Research themes
T-cell biology, Thymus and T-cell development, T-cell Tolerance and Immunity.
Research activity
Graham Anderson is Professor of Experimental Immunology at The University of Birmingham. His research focus is thymus biology, and has published over 160 peer-reviewed research articles in this field. Early in his career, he established new approaches to study thymus function within defined three-dimensional reaggregate cultures. This resulted in a landmark publication in 1993 in ‘Nature’, and in 2022 this was highlighted by The Journal of Immunology in their ‘Pillars in Immunology’ series. This experimental system is now used worldwide as a cornerstone technique of thymus research.

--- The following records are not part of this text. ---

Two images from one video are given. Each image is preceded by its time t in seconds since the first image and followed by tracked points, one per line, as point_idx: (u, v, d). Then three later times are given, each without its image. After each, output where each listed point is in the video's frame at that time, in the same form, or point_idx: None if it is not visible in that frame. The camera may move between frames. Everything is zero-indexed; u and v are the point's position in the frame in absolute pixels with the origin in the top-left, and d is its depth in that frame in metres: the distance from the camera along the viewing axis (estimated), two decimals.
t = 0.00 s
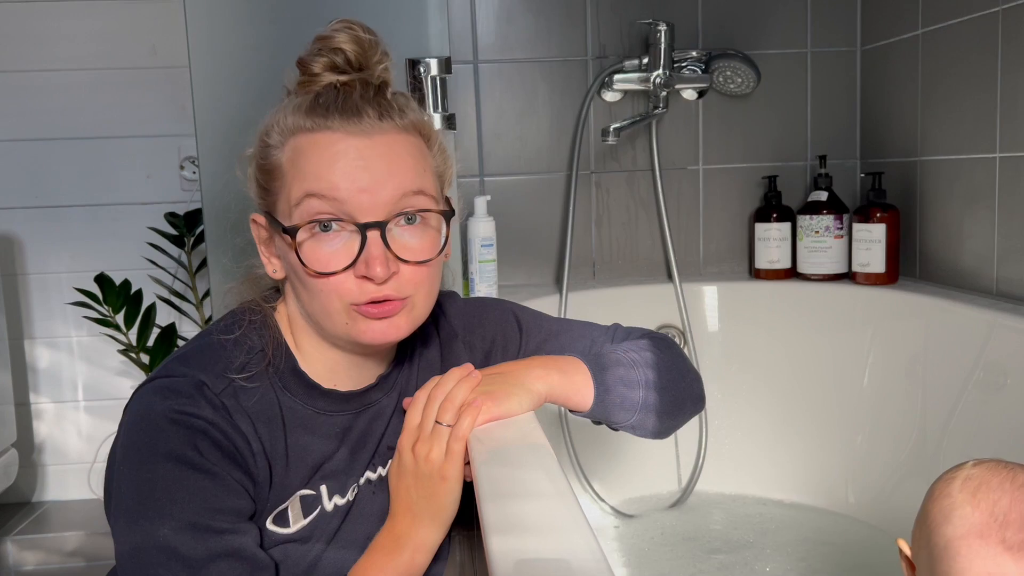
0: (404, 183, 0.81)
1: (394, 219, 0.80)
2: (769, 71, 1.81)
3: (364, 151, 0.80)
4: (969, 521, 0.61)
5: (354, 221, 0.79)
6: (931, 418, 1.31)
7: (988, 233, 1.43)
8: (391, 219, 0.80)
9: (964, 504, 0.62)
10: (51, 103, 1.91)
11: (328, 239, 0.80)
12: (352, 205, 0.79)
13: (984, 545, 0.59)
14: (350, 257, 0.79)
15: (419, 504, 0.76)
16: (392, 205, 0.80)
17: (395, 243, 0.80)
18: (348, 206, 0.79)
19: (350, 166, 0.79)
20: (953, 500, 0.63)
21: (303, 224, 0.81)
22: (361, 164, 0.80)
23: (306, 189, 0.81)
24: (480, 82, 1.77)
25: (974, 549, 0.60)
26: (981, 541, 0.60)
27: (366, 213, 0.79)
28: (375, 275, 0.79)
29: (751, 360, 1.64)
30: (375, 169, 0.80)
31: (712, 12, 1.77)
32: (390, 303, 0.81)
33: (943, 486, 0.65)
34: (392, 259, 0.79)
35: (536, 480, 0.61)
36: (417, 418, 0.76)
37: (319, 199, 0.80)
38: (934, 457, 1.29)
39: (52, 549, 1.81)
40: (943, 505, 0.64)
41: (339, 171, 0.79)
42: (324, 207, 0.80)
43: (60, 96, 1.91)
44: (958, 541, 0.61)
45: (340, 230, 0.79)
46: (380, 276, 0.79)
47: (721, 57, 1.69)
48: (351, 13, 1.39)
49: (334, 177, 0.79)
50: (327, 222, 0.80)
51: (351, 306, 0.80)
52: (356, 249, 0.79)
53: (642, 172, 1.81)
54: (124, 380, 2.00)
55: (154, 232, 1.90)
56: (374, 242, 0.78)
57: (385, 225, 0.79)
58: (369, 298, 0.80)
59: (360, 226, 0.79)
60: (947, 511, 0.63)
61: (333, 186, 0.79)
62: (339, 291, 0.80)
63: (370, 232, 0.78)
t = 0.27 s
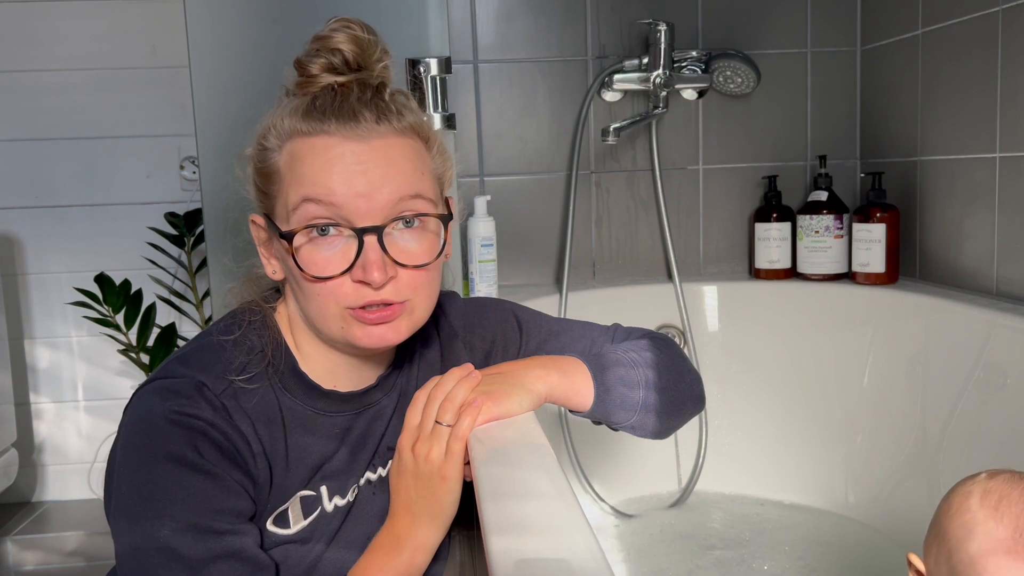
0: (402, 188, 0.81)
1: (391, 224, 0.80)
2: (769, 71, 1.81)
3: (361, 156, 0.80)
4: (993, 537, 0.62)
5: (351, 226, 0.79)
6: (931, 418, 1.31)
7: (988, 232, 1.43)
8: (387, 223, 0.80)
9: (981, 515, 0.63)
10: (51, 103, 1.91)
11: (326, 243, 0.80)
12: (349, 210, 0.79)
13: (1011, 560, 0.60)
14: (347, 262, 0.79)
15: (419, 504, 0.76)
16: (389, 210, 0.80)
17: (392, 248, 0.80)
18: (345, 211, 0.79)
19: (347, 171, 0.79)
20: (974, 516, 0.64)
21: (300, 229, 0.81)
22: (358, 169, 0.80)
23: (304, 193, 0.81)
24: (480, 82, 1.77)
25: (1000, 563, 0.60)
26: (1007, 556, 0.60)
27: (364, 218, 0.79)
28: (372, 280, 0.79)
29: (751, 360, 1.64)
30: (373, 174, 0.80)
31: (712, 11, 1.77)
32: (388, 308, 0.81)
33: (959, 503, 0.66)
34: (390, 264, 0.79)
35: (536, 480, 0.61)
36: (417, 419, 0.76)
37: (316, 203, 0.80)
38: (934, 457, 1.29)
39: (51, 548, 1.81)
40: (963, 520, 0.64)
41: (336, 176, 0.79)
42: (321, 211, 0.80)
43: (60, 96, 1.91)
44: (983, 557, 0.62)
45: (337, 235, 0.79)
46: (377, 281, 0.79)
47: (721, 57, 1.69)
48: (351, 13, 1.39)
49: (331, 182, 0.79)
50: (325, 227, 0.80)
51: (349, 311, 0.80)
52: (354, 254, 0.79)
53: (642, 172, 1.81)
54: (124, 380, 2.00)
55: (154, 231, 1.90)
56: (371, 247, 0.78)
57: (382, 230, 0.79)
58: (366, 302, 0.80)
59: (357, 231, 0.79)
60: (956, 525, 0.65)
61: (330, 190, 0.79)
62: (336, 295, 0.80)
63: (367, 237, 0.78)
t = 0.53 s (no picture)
0: (403, 189, 0.81)
1: (393, 226, 0.80)
2: (769, 71, 1.81)
3: (363, 158, 0.80)
4: None
5: (352, 227, 0.79)
6: (931, 417, 1.31)
7: (988, 232, 1.43)
8: (388, 224, 0.80)
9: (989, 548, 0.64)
10: (51, 103, 1.91)
11: (326, 244, 0.80)
12: (350, 211, 0.79)
13: None
14: (348, 263, 0.79)
15: (419, 504, 0.76)
16: (389, 211, 0.80)
17: (393, 249, 0.80)
18: (346, 212, 0.79)
19: (348, 172, 0.80)
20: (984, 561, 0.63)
21: (301, 229, 0.81)
22: (359, 171, 0.80)
23: (305, 194, 0.81)
24: (480, 82, 1.77)
25: None
26: None
27: (364, 219, 0.79)
28: (373, 281, 0.79)
29: (751, 359, 1.64)
30: (373, 176, 0.80)
31: (712, 11, 1.77)
32: (389, 309, 0.81)
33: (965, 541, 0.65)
34: (390, 266, 0.79)
35: (536, 480, 0.61)
36: (417, 418, 0.76)
37: (317, 204, 0.80)
38: (934, 457, 1.29)
39: (52, 548, 1.81)
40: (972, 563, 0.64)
41: (337, 178, 0.80)
42: (322, 212, 0.80)
43: (60, 96, 1.91)
44: None
45: (338, 236, 0.80)
46: (377, 283, 0.79)
47: (721, 57, 1.69)
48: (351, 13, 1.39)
49: (333, 183, 0.80)
50: (326, 227, 0.80)
51: (350, 311, 0.80)
52: (355, 254, 0.79)
53: (642, 172, 1.81)
54: (124, 380, 2.00)
55: (154, 232, 1.90)
56: (372, 248, 0.78)
57: (383, 231, 0.79)
58: (367, 303, 0.80)
59: (358, 232, 0.79)
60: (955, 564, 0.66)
61: (331, 191, 0.79)
62: (337, 296, 0.80)
63: (368, 238, 0.78)
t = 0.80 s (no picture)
0: (394, 172, 0.82)
1: (387, 208, 0.81)
2: (769, 71, 1.81)
3: (353, 142, 0.81)
4: None
5: (345, 211, 0.79)
6: (931, 417, 1.31)
7: (988, 232, 1.43)
8: (382, 207, 0.80)
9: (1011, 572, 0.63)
10: (51, 103, 1.91)
11: (322, 231, 0.80)
12: (344, 195, 0.79)
13: None
14: (343, 247, 0.79)
15: (420, 504, 0.76)
16: (383, 193, 0.80)
17: (387, 232, 0.80)
18: (340, 196, 0.79)
19: (339, 156, 0.80)
20: None
21: (293, 216, 0.81)
22: (349, 154, 0.80)
23: (299, 186, 0.81)
24: (480, 82, 1.77)
25: None
26: None
27: (357, 203, 0.79)
28: (369, 264, 0.78)
29: (751, 359, 1.64)
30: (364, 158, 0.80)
31: (713, 12, 1.77)
32: (387, 293, 0.80)
33: None
34: (386, 248, 0.79)
35: (536, 481, 0.61)
36: (417, 418, 0.76)
37: (311, 192, 0.80)
38: (934, 456, 1.29)
39: (52, 548, 1.81)
40: None
41: (329, 163, 0.80)
42: (316, 199, 0.80)
43: (60, 96, 1.91)
44: None
45: (332, 221, 0.80)
46: (373, 265, 0.79)
47: (721, 57, 1.69)
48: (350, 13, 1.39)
49: (326, 169, 0.80)
50: (320, 213, 0.80)
51: (348, 298, 0.80)
52: (349, 238, 0.79)
53: (642, 172, 1.81)
54: (124, 380, 2.00)
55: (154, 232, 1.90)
56: (366, 230, 0.79)
57: (376, 213, 0.80)
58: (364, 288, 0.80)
59: (353, 214, 0.79)
60: None
61: (324, 176, 0.80)
62: (334, 283, 0.79)
63: (361, 220, 0.79)
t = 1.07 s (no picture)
0: (404, 193, 0.81)
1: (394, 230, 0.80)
2: (769, 71, 1.81)
3: (364, 163, 0.80)
4: None
5: (354, 233, 0.79)
6: (931, 417, 1.31)
7: (988, 233, 1.43)
8: (390, 231, 0.80)
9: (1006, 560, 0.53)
10: (51, 103, 1.91)
11: (328, 250, 0.79)
12: (351, 217, 0.79)
13: None
14: (351, 269, 0.79)
15: (420, 503, 0.76)
16: (391, 216, 0.80)
17: (396, 254, 0.80)
18: (348, 218, 0.79)
19: (349, 177, 0.79)
20: None
21: (303, 236, 0.80)
22: (360, 175, 0.79)
23: (305, 199, 0.81)
24: (480, 82, 1.77)
25: None
26: None
27: (366, 226, 0.79)
28: (376, 287, 0.79)
29: (750, 359, 1.64)
30: (374, 180, 0.80)
31: (713, 12, 1.77)
32: (392, 313, 0.81)
33: None
34: (393, 271, 0.79)
35: (536, 480, 0.61)
36: (417, 418, 0.76)
37: (318, 210, 0.80)
38: (934, 456, 1.29)
39: (51, 548, 1.81)
40: None
41: (337, 183, 0.79)
42: (323, 218, 0.79)
43: (59, 96, 1.91)
44: None
45: (340, 242, 0.79)
46: (379, 288, 0.79)
47: (721, 57, 1.69)
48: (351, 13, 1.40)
49: (335, 190, 0.79)
50: (328, 233, 0.80)
51: (354, 316, 0.80)
52: (357, 261, 0.79)
53: (642, 172, 1.81)
54: (124, 380, 2.00)
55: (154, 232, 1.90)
56: (374, 254, 0.78)
57: (385, 237, 0.79)
58: (370, 309, 0.80)
59: (361, 238, 0.78)
60: None
61: (333, 196, 0.79)
62: (341, 302, 0.80)
63: (370, 244, 0.78)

Following a Wellcome Fellowship, Graham was appointed as an independent group leader in in 1994. He continued to work on specialization of thymic stroma for T-cell development, including identifying unique properties of the thymic cortex for positive selection (J. Exp. Med. 1994). The discovery that fibroblasts influence thymic epithelial progenitors (J. Exp. Med. 2003) opened up new research directions with stromal crosstalk as a focus. In 2005, Graham was appointed Professor of T-cell Biology at the MRC Centre for Immune Regulation. In 2006 in ‘Nature’, he provided the first description of a new progenitor cell type that generates both cortical and medullary thymic areas. In 2007 in J. Exp. Med., he showed the Tumor Necrosis Receptor Superfamily member RANK controls thymus medulla formation and tolerance induction. This first demonstration of innate immune regulation during development of a primary lymphoid organ provided a molecular explanation for lymphostromal crosstalk in thymus. In 2012, these ideas were further developed in an ‘Immunity’ paper describing the importance of T-cells in thymus development, and helped form an emerging concept of innate/adaptive immune interplay.

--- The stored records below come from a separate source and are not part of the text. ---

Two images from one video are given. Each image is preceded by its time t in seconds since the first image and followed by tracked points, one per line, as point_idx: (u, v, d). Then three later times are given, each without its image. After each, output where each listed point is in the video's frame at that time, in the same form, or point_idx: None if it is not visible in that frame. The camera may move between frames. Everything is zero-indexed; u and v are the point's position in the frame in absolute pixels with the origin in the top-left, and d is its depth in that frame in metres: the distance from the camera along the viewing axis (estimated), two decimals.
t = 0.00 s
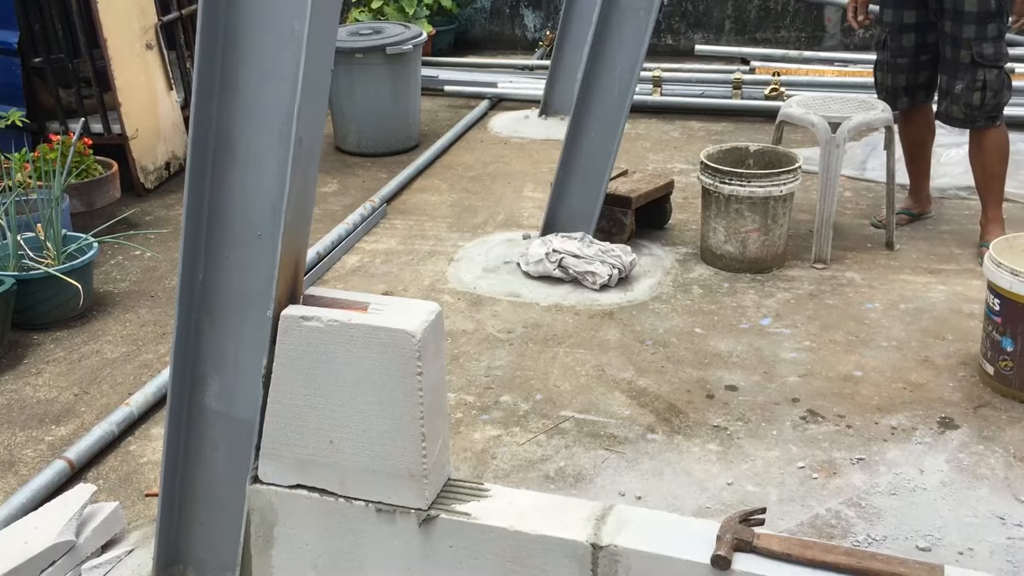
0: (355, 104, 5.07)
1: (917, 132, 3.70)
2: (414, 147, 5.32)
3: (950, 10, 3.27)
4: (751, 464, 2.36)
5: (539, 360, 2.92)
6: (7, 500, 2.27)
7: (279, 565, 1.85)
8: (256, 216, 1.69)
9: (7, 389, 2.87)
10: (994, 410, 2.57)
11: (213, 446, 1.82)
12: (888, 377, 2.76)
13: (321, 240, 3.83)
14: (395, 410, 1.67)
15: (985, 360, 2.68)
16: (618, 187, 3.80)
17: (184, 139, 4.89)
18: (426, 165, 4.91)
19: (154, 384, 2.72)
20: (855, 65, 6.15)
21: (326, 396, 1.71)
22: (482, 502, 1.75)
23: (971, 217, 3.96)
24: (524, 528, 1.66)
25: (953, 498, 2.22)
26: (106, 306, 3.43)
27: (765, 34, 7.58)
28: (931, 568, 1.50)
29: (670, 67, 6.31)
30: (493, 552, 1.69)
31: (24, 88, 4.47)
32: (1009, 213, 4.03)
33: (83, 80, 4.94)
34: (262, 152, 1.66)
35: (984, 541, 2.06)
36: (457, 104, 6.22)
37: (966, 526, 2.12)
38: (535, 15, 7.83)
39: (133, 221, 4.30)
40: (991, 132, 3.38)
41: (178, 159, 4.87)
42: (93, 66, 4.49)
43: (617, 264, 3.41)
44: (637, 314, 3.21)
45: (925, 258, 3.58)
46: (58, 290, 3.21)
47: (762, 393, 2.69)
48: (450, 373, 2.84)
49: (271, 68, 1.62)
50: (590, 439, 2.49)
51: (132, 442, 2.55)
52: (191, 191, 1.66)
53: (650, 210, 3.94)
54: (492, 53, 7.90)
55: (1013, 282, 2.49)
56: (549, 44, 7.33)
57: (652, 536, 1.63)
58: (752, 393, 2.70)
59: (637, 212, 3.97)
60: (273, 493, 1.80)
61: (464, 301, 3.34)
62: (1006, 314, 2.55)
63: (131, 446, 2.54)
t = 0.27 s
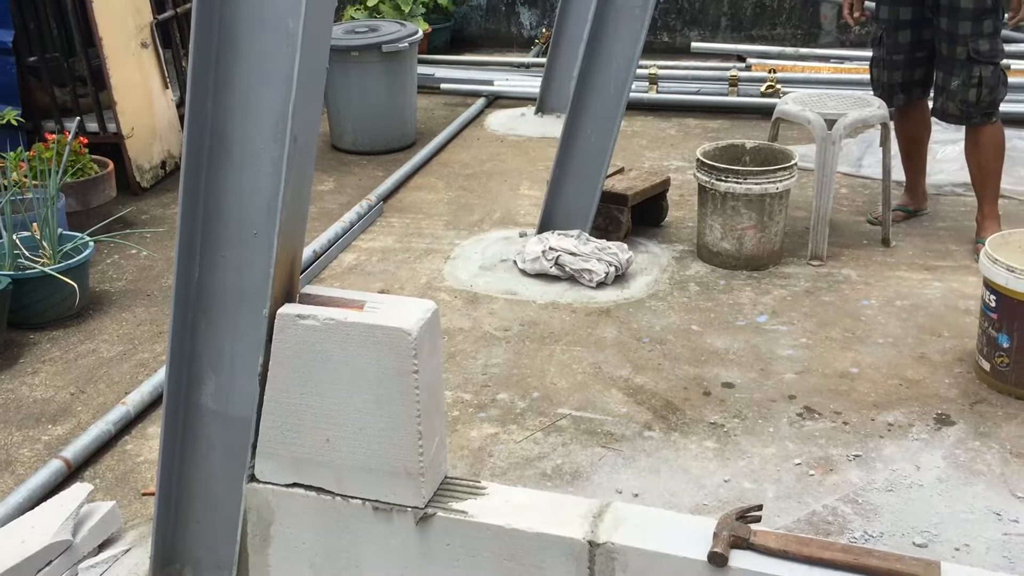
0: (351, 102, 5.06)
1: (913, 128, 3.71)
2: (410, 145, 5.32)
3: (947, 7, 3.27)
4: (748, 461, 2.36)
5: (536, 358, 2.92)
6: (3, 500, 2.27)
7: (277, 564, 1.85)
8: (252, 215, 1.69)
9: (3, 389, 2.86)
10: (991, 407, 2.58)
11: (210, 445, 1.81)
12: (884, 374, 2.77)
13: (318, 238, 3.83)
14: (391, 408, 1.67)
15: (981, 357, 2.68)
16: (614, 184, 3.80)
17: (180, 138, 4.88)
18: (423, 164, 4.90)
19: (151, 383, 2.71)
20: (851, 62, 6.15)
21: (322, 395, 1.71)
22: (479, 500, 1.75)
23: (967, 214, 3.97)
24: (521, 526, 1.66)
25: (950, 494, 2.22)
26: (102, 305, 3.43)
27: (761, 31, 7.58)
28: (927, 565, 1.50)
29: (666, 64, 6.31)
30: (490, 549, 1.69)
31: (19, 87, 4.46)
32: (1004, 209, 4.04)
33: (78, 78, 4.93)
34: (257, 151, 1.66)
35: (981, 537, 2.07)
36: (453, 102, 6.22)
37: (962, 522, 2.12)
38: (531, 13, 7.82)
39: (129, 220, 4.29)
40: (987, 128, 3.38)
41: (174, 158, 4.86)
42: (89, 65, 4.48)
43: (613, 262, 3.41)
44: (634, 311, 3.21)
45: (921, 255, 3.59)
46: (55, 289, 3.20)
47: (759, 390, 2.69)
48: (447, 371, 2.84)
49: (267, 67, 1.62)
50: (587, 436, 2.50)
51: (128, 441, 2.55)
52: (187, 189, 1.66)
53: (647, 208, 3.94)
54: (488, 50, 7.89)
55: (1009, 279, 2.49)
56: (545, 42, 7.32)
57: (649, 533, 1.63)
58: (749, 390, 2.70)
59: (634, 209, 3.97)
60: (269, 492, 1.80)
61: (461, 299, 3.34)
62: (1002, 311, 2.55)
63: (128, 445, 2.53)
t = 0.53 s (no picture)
0: (349, 100, 5.06)
1: (911, 125, 3.71)
2: (408, 143, 5.31)
3: (945, 3, 3.28)
4: (747, 458, 2.36)
5: (535, 356, 2.92)
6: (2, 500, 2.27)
7: (276, 564, 1.85)
8: (249, 214, 1.69)
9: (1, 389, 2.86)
10: (989, 403, 2.58)
11: (208, 444, 1.81)
12: (883, 370, 2.77)
13: (316, 237, 3.82)
14: (389, 408, 1.67)
15: (979, 353, 2.68)
16: (612, 182, 3.80)
17: (177, 137, 4.88)
18: (420, 162, 4.90)
19: (149, 383, 2.71)
20: (848, 58, 6.15)
21: (320, 394, 1.71)
22: (478, 498, 1.75)
23: (965, 210, 3.97)
24: (520, 525, 1.66)
25: (948, 491, 2.22)
26: (100, 305, 3.43)
27: (758, 28, 7.58)
28: (925, 561, 1.50)
29: (663, 62, 6.31)
30: (489, 548, 1.69)
31: (16, 87, 4.45)
32: (1002, 206, 4.04)
33: (75, 78, 4.93)
34: (254, 150, 1.66)
35: (979, 534, 2.07)
36: (451, 100, 6.22)
37: (961, 519, 2.13)
38: (529, 11, 7.82)
39: (127, 220, 4.28)
40: (985, 125, 3.38)
41: (171, 157, 4.85)
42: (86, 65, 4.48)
43: (611, 260, 3.41)
44: (632, 309, 3.21)
45: (919, 252, 3.59)
46: (53, 290, 3.20)
47: (757, 388, 2.69)
48: (445, 369, 2.84)
49: (264, 66, 1.62)
50: (586, 435, 2.50)
51: (127, 441, 2.55)
52: (184, 189, 1.66)
53: (645, 205, 3.94)
54: (485, 48, 7.89)
55: (1007, 275, 2.49)
56: (542, 40, 7.32)
57: (647, 531, 1.63)
58: (747, 387, 2.70)
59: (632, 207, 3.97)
60: (268, 492, 1.80)
61: (459, 298, 3.34)
62: (1000, 307, 2.56)
63: (127, 445, 2.53)
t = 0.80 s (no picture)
0: (347, 99, 5.05)
1: (909, 122, 3.71)
2: (406, 142, 5.31)
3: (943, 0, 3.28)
4: (746, 456, 2.36)
5: (533, 355, 2.92)
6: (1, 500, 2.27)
7: (275, 563, 1.85)
8: (247, 214, 1.68)
9: None
10: (988, 400, 2.58)
11: (206, 444, 1.81)
12: (882, 368, 2.77)
13: (314, 236, 3.82)
14: (388, 407, 1.67)
15: (978, 350, 2.69)
16: (610, 180, 3.80)
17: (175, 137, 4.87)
18: (419, 161, 4.90)
19: (148, 383, 2.71)
20: (847, 56, 6.15)
21: (319, 393, 1.71)
22: (477, 497, 1.74)
23: (964, 207, 3.97)
24: (519, 524, 1.66)
25: (947, 488, 2.22)
26: (98, 305, 3.42)
27: (757, 25, 7.57)
28: (925, 559, 1.49)
29: (661, 59, 6.31)
30: (488, 547, 1.69)
31: (14, 87, 4.44)
32: (1000, 203, 4.04)
33: (73, 78, 4.93)
34: (252, 150, 1.66)
35: (978, 531, 2.07)
36: (449, 99, 6.21)
37: (960, 516, 2.13)
38: (527, 9, 7.81)
39: (125, 219, 4.28)
40: (983, 121, 3.38)
41: (169, 157, 4.85)
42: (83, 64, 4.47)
43: (610, 258, 3.41)
44: (631, 307, 3.21)
45: (918, 249, 3.59)
46: (51, 290, 3.19)
47: (756, 385, 2.69)
48: (444, 368, 2.84)
49: (261, 66, 1.61)
50: (585, 433, 2.49)
51: (126, 441, 2.55)
52: (181, 189, 1.65)
53: (643, 203, 3.94)
54: (483, 47, 7.88)
55: (1005, 272, 2.49)
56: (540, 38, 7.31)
57: (646, 529, 1.63)
58: (746, 385, 2.70)
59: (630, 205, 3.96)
60: (267, 491, 1.80)
61: (458, 296, 3.34)
62: (999, 304, 2.56)
63: (126, 445, 2.53)
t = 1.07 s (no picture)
0: (345, 98, 5.05)
1: (907, 120, 3.71)
2: (404, 141, 5.31)
3: None
4: (744, 454, 2.36)
5: (532, 353, 2.92)
6: None
7: (274, 562, 1.85)
8: (245, 213, 1.68)
9: None
10: (985, 397, 2.58)
11: (205, 444, 1.81)
12: (880, 365, 2.77)
13: (312, 235, 3.82)
14: (386, 406, 1.67)
15: (976, 348, 2.69)
16: (609, 178, 3.80)
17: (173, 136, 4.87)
18: (417, 159, 4.89)
19: (146, 383, 2.70)
20: (844, 53, 6.15)
21: (317, 393, 1.71)
22: (475, 496, 1.74)
23: (961, 205, 3.97)
24: (517, 523, 1.66)
25: (945, 485, 2.23)
26: (96, 305, 3.42)
27: (755, 23, 7.57)
28: (923, 556, 1.49)
29: (659, 57, 6.30)
30: (487, 546, 1.69)
31: (11, 87, 4.44)
32: (998, 200, 4.04)
33: (70, 77, 4.92)
34: (250, 149, 1.65)
35: (976, 528, 2.08)
36: (447, 97, 6.21)
37: (958, 513, 2.13)
38: (524, 7, 7.81)
39: (123, 219, 4.28)
40: (981, 119, 3.38)
41: (167, 156, 4.85)
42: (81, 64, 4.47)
43: (608, 256, 3.41)
44: (629, 305, 3.21)
45: (916, 246, 3.59)
46: (49, 290, 3.19)
47: (754, 383, 2.70)
48: (442, 367, 2.84)
49: (258, 65, 1.61)
50: (583, 431, 2.50)
51: (124, 441, 2.55)
52: (179, 188, 1.65)
53: (641, 201, 3.94)
54: (481, 45, 7.88)
55: (1003, 270, 2.49)
56: (538, 36, 7.31)
57: (644, 527, 1.63)
58: (744, 383, 2.70)
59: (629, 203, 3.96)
60: (265, 491, 1.80)
61: (456, 295, 3.34)
62: (996, 301, 2.56)
63: (124, 444, 2.53)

Most recently, his studies highlight how thymic epithelial subtypes regulate qualitatively different T-cell subsets (Nature Comms. 2020), and control pregnancy success (Nature 2020). Finally, his work identifying an intra-thymic innate cell network that drives thymus regeneration (Science Immunology 2022), and selective failures in thymus function post bone marrow transplant (J. Exp. Med. 2022), offer clinically tractable targets to effective immune reconstitution.